Fix error handling for first empty filter response #3516

ReggX · 2025-10-17T21:44:26Z

Recent refactor (Commit 3b9d19d, issue #3475) introduced a regression in helper function apply_include_filters() due to indentation level being higher than previous code. This regression led to filters throwing an exception if first filter in list has no match even if later filters would have matched.

This PR aims to fix this regression by bringing the indentation level back in line with the for loop instead of inside the loop.

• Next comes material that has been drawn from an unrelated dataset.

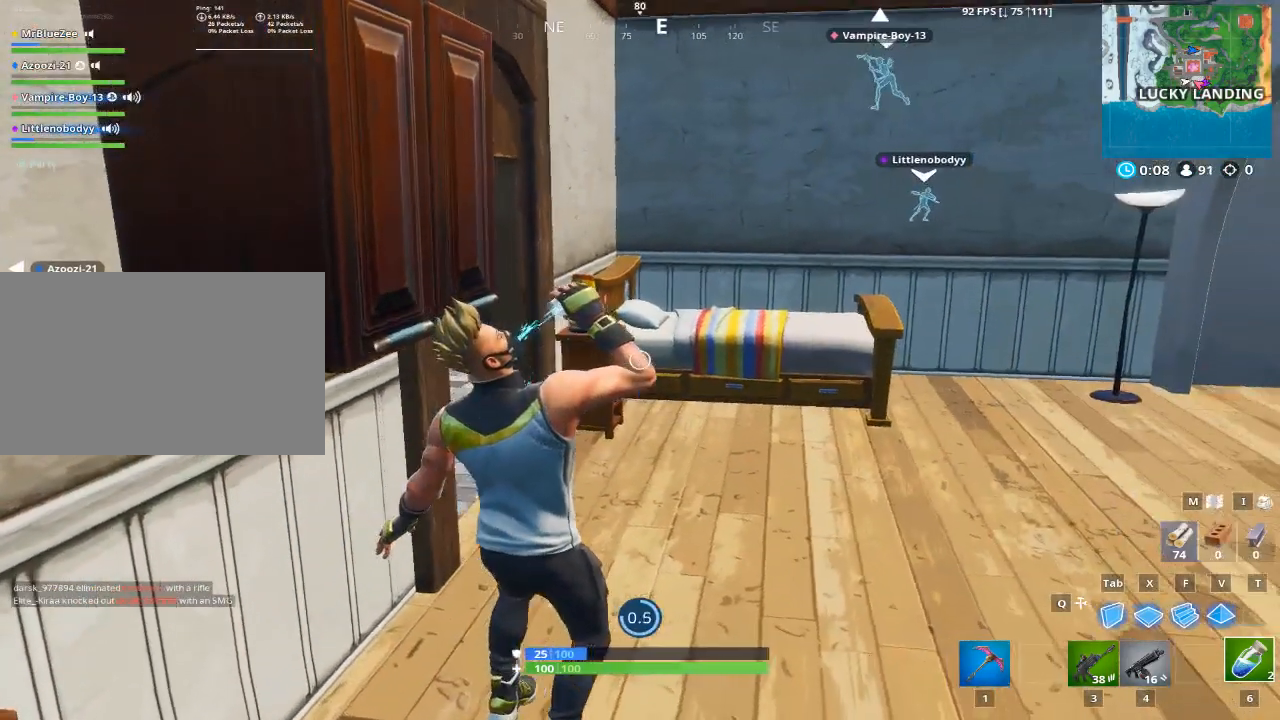
{"keys": [], "mouse": [], "mouse_move": "still", "events": []}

Original code with lower indentation level:

changedetection.io/changedetectionio/processors/text_json_diff/processor.py

Lines 171 to 190 in f7dfc9b

    
           for filter_rule in include_filters_rule: 
        
               # For HTML/XML we offer xpath as an option, just start a regular xPath "/.." 
        
               if filter_rule[0] == '/' or filter_rule.startswith('xpath:'): 
        
                   html_content += html_tools.xpath_filter(xpath_filter=filter_rule.replace('xpath:', ''), 
        
                                                           html_content=self.fetcher.content, 
        
                                                           append_pretty_line_formatting=not watch.is_source_type_url, 
        
                                                           is_rss=stream_content_type.is_rss) 
        
               elif filter_rule.startswith('xpath1:'): 
        
                   html_content += html_tools.xpath1_filter(xpath_filter=filter_rule.replace('xpath1:', ''), 
        
                                                            html_content=self.fetcher.content, 
        
                                                            append_pretty_line_formatting=not watch.is_source_type_url, 
        
                                                            is_rss=stream_content_type.is_rss) 
        
               else: 
        
                   html_content += html_tools.include_filters(include_filters=filter_rule, 
        
                                                              html_content=self.fetcher.content, 
        
                                                              append_pretty_line_formatting=not watch.is_source_type_url) 
        
           if not html_content.strip(): 
        
               raise FilterNotFoundInResponse(msg=include_filters_rule, screenshot=self.fetcher.screenshot, xpath_data=self.fetcher.xpath_data)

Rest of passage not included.